begin

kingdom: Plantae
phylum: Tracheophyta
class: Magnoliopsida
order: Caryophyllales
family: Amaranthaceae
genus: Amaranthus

end
begin

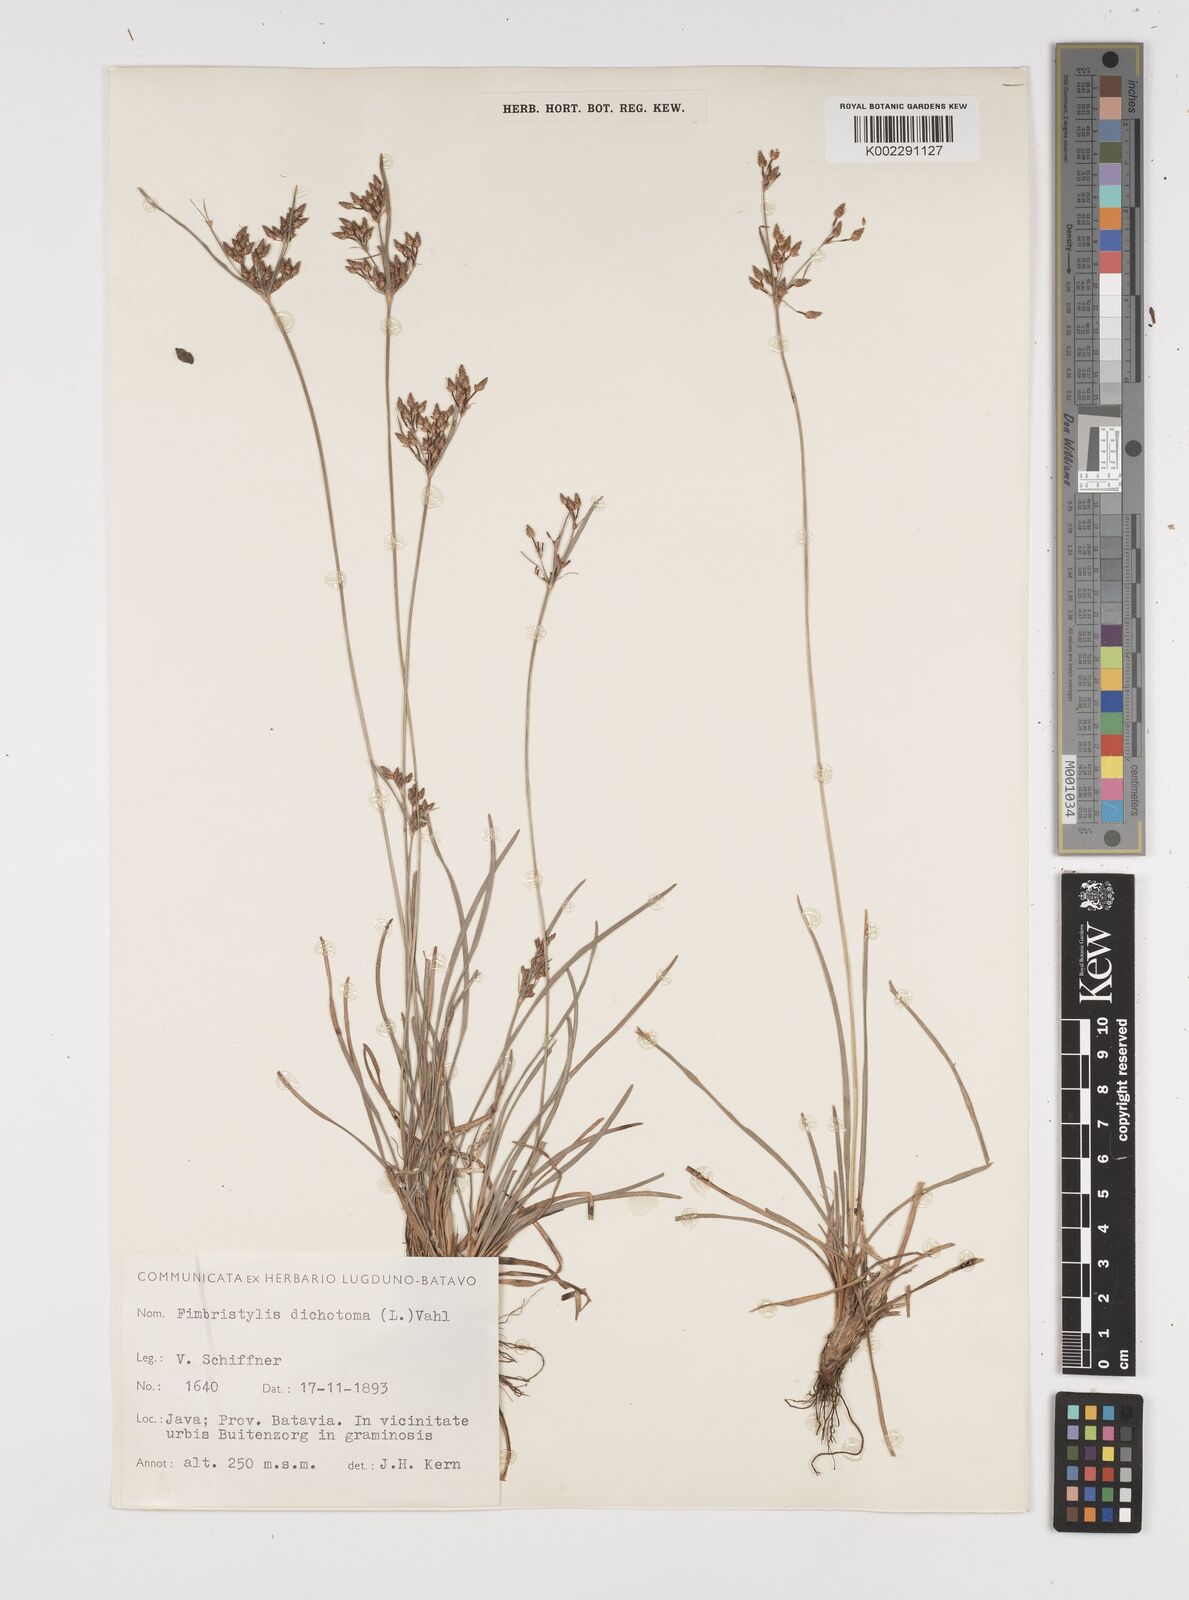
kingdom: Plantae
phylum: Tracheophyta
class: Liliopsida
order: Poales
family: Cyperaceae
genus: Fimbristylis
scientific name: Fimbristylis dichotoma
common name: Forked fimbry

end

### AIM
Render everything from the line containing "order: Poales" down to the line containing "common name: Forked fimbry", both included, as a JSON list of strings, one string per line, leaving out blank lines.

### SOLUTION
[
  "order: Poales",
  "family: Cyperaceae",
  "genus: Fimbristylis",
  "scientific name: Fimbristylis dichotoma",
  "common name: Forked fimbry"
]